Re: Perl. This release cycle marks a change to a time-based release process. Beginning with version 5.11.0, we make a new development release of Perl available on the 20th of each month. Each spring, we will release a new stable version of Perl. One month later, we will make a minor update to deal with any issues discovered after the initial ".0" release. Future releases in the stable series will follow quarterly. In contrast to releases of Perl, maintenance releases will contain fixes for issues discovered after the .0 release, but will not include new features or behavior.

4 of 263 comments (clear)

  1. new major version of Perl is now available. by QuietLagoon · · Score: -1, Troll

    Oh great... has the byzantine syntax finally been rationalized?

    1. Re: new major version of Perl is now available. by QuietLagoon · · Score: -1, Troll
      OK, I guess the truth hurts so much that it needs to be labeled as a troll. Fine with me. But, to be honest here, such censorship only hurts Perl. It would be really, really great if the Perl developers would take a step back, look at what has been created, and develop a Perl that is the result of what has been learnt thus far, and not an accommodation of what has transpired thus far.

      But that's just my opinion, and the mods seem to think it is a troll......

    2. Re: new major version of Perl is now available. by QuietLagoon · · Score: -1, Troll
      -1 troll. I love it. It shows that I have hit a nerve. Can't take an honest opinion from a user of your software?
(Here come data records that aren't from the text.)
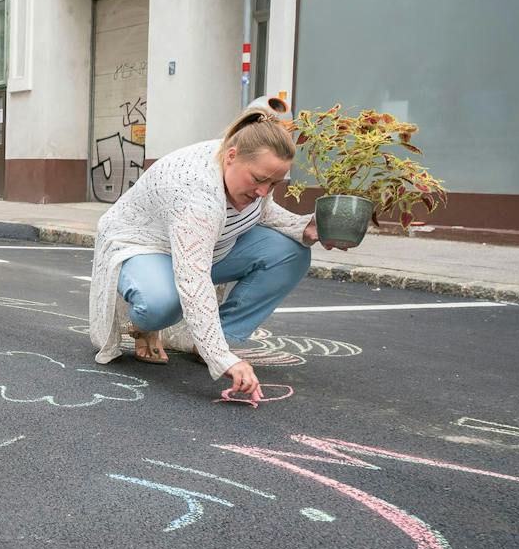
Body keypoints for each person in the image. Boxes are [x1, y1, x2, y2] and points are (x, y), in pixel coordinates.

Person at [88, 108, 348, 397]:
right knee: (162, 304)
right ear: (231, 156)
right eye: (259, 180)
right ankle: (145, 326)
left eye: (273, 184)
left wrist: (303, 227)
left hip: (207, 246)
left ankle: (206, 340)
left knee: (290, 252)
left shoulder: (249, 167)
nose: (264, 191)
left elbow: (261, 211)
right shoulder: (196, 193)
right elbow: (193, 279)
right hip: (145, 245)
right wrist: (222, 360)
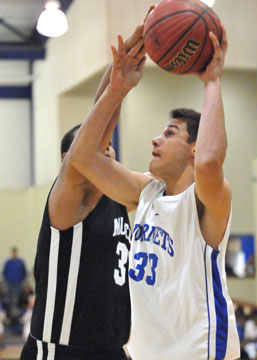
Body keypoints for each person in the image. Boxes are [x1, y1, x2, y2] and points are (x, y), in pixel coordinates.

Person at [67, 12, 240, 360]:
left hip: (199, 352)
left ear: (193, 147)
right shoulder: (146, 192)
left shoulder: (207, 200)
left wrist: (211, 81)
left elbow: (208, 163)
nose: (155, 139)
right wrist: (117, 87)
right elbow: (81, 156)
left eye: (170, 133)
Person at [19, 22, 148, 360]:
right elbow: (92, 140)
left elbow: (100, 129)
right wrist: (117, 88)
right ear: (68, 160)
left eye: (109, 149)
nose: (106, 152)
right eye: (97, 148)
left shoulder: (119, 195)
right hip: (62, 350)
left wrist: (119, 74)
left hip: (111, 348)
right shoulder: (71, 198)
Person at [3, 247, 26, 327]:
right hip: (10, 284)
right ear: (11, 253)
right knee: (10, 300)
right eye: (13, 252)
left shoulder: (20, 262)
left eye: (15, 252)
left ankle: (18, 317)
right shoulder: (8, 262)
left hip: (18, 284)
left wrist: (21, 280)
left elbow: (24, 272)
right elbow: (4, 272)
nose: (14, 254)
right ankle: (9, 317)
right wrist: (7, 281)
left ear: (16, 253)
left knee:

Well, that is truly a shame, and quite indicative of the Perl mentality. "It's not good, let's suppress it". (and please notice that I do know how to spell truly.....)

      I dare you to leave this thread visible for 2+ people. If it is as bad as you think, it will only trash everyone's opinion of me. But if if it is as true as I think, it will expose a weakness in Perl. So the questiojn lingers, what are you really worried about?

    3. Re: new major version of Perl is now available. by QuietLagoon · · Score: -1, Troll

      Another Troll mark. Should I fell honoured?